Дауд представил, как Раиса выходит на балкон и, оглянувшись по сторонам, нежно машет ему рукой… Но на этот раз помечтать не удалось, потому что на горке он увидел родителей, идущих с работы. Мама шла немного впереди, резко размахивая новой крокодиловой сумкой, рядом ровным шагом, не опережая и не догоняя ее, шествовал отец. Дауд сразу понял: где-то по дороге они поссорились. Лучше сделать вид, что он их не заметил. Дауд вернулся в дом и сел за учебники. Для родителей не было зрелища более умиротворяющего. Он это хорошо знал.
Войдя во двор, родители шумно заспорили между собой. Что же все-таки произошло? Жаль, в комнате ничего не слышно.
Показавшись в дверях, Майсара́т швырнула сумку на диван и раздраженно спросила:
— Итак, что мне с ним делать? Искать для него няньку?
— Не осложняй, Майсарат. Это все-таки не ребенок. Нальешь утром пол-литра молока и пойдешь спокойно на работу.
— Я буду ухаживать за ним, мама, — вмешался Дауд, поняв, что речь идет о ягненке.
— Ну да! И станешь водить его с собой в школу.

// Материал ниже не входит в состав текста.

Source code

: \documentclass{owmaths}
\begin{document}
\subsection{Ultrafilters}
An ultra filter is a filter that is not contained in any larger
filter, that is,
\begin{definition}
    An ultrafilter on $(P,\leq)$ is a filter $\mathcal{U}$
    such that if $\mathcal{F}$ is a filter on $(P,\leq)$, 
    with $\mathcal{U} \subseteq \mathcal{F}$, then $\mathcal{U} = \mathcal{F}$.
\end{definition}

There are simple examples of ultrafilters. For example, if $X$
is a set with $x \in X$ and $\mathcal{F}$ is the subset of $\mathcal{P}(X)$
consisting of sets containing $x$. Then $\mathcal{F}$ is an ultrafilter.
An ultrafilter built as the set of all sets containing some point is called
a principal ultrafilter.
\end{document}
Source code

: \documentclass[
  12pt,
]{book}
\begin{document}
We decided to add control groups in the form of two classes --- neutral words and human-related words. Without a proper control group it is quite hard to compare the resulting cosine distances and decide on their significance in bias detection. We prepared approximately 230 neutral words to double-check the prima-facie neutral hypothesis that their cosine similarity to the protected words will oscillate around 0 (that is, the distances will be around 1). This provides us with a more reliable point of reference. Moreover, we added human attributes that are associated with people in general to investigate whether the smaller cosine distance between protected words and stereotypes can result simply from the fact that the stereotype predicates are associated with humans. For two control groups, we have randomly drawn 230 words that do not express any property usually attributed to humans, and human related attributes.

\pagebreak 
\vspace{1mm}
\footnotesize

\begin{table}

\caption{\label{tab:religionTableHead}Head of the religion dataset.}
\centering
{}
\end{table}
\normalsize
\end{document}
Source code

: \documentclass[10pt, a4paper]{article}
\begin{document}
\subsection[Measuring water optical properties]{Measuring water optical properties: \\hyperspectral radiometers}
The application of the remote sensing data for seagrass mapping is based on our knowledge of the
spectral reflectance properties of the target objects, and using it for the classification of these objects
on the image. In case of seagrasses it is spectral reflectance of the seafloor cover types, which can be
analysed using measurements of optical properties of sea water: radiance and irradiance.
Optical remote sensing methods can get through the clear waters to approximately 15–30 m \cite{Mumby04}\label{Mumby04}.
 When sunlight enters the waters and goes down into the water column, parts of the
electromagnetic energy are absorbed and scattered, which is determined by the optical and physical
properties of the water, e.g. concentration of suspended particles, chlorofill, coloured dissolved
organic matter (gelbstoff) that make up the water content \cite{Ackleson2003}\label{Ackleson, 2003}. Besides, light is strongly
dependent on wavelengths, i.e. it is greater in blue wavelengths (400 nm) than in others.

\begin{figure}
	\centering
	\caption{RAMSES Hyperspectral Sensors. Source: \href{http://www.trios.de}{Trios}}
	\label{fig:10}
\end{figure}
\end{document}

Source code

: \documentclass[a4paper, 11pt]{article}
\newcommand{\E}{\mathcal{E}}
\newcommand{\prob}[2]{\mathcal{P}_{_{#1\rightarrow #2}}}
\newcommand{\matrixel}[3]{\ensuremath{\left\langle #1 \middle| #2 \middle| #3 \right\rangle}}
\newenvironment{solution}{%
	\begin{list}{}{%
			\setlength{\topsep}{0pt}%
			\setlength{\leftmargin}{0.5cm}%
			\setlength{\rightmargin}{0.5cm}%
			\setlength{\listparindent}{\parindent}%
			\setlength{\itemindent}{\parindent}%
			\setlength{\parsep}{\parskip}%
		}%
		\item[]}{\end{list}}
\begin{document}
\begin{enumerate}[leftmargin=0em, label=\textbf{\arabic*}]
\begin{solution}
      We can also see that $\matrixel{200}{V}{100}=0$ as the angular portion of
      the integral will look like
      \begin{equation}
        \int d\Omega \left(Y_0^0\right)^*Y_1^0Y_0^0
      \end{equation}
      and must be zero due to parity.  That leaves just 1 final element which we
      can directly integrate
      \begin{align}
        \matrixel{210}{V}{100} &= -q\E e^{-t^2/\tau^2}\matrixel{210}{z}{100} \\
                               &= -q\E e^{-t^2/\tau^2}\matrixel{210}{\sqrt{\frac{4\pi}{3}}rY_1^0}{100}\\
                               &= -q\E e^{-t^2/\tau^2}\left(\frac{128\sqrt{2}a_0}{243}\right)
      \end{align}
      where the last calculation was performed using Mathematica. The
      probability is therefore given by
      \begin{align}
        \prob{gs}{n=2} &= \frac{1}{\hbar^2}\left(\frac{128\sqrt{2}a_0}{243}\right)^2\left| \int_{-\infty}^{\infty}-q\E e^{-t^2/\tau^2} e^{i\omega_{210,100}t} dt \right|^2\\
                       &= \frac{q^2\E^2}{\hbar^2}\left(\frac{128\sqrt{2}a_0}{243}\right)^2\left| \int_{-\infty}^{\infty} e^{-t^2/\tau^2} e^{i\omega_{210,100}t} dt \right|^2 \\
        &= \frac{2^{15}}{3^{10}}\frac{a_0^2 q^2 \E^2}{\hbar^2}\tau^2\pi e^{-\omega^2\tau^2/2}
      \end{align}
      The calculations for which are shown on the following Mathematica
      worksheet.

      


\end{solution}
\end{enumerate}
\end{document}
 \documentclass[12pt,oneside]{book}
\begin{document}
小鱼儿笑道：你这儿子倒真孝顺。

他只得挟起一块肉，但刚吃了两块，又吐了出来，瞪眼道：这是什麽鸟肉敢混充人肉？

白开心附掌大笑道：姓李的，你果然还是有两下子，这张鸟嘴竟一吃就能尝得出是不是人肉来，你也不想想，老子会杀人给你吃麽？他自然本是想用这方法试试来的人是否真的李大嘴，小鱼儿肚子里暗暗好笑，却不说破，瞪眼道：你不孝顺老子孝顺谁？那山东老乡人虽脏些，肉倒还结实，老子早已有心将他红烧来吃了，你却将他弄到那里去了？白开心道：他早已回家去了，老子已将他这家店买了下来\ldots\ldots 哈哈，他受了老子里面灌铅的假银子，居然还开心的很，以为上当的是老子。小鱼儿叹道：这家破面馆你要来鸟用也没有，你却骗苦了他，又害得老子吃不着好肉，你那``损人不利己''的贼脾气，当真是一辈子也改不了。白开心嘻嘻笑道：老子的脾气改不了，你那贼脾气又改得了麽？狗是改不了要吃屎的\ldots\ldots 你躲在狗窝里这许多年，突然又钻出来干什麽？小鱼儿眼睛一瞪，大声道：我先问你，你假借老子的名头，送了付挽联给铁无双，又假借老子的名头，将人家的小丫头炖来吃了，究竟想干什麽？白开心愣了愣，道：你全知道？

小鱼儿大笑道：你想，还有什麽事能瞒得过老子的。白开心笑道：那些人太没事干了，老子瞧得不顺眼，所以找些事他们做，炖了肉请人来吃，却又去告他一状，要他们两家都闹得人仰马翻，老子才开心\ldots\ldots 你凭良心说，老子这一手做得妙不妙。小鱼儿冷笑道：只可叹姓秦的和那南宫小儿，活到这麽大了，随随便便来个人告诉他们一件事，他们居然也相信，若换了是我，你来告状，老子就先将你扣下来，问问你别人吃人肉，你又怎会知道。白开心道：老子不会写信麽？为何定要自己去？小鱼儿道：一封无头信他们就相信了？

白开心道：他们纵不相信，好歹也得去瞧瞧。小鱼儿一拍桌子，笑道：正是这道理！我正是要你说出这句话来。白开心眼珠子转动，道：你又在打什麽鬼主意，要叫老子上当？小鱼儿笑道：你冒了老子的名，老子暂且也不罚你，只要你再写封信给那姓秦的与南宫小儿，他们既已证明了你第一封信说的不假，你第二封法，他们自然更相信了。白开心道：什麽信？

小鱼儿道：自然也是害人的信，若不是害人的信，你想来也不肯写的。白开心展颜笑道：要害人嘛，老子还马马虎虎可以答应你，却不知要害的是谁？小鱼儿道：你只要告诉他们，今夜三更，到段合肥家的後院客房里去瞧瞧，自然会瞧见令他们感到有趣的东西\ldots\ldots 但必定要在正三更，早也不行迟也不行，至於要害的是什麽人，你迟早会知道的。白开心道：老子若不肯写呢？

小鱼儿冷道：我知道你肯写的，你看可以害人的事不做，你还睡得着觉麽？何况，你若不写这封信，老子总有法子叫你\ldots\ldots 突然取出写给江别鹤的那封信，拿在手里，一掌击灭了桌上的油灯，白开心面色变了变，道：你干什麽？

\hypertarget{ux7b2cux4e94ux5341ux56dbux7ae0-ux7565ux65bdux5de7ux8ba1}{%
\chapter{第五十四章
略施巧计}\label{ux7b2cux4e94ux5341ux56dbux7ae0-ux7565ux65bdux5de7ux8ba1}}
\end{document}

Обычно мама не разговаривала с ним таким тоном. Дауд обиделся, но решил не подавать вида.
Майсарат же не могла остановиться, с вызовом глядя на мужа, спросила:
— И где буду каждый день брать ему молоко? Может, заодно ты и корову ему заведешь?
Дауд не мог понять, что происходит с матерью. Обычно мягкое, улыбчивое лицо ее стало злым, резким и морщинистым.